WORK REQUIRED:
Arrange the naming lines from all of the records below as one numbered list, skipping any blank lines. Leave the pictures out of your answer.

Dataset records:
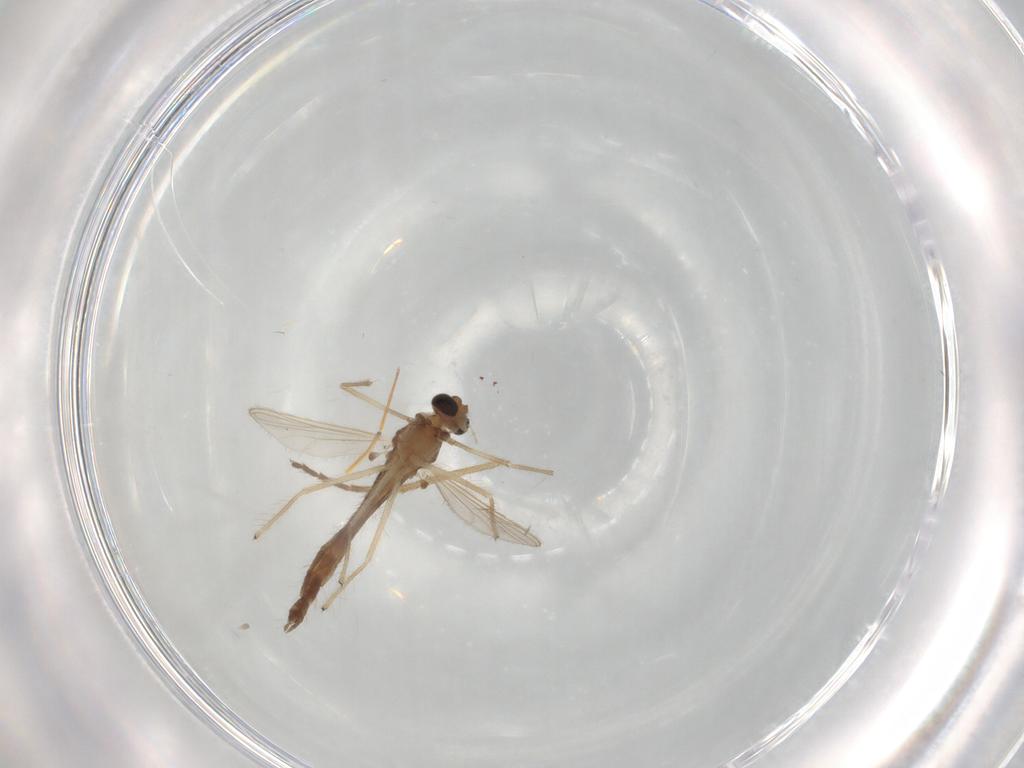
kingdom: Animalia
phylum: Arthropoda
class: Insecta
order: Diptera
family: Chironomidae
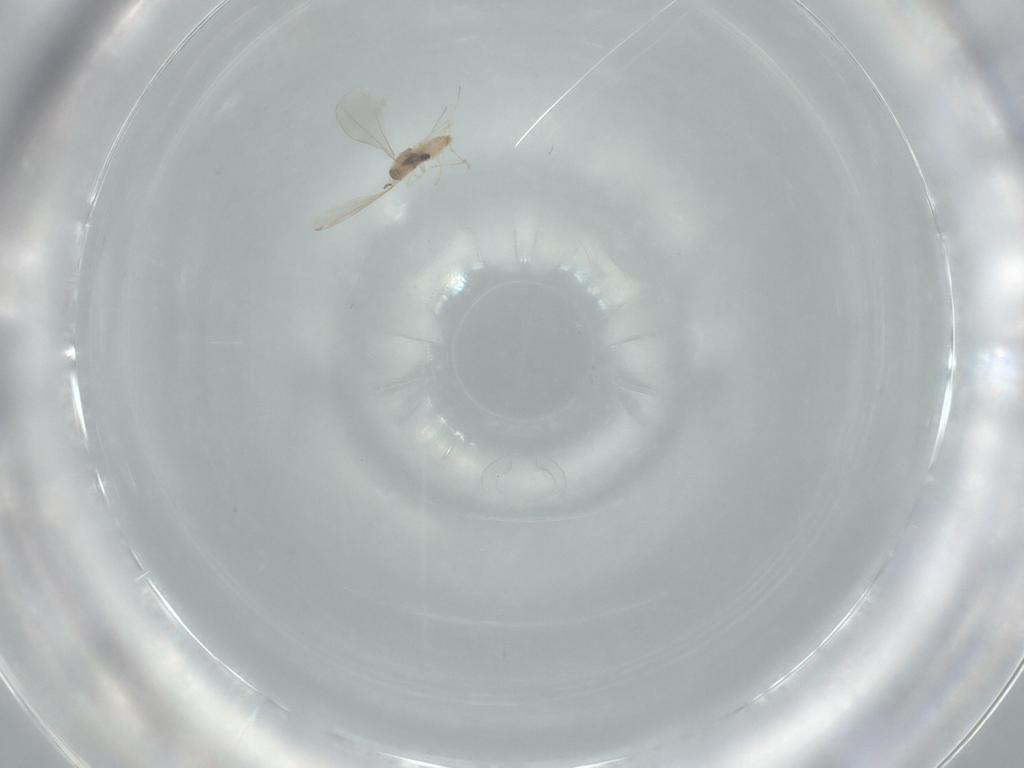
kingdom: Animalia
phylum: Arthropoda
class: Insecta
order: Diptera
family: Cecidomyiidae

SOLUTION FOR THIS PROBLEM:
1. kingdom: Animalia
2. phylum: Arthropoda
3. class: Insecta
4. order: Diptera
5. family: Chironomidae
6. kingdom: Animalia
7. phylum: Arthropoda
8. class: Insecta
9. order: Diptera
10. family: Cecidomyiidae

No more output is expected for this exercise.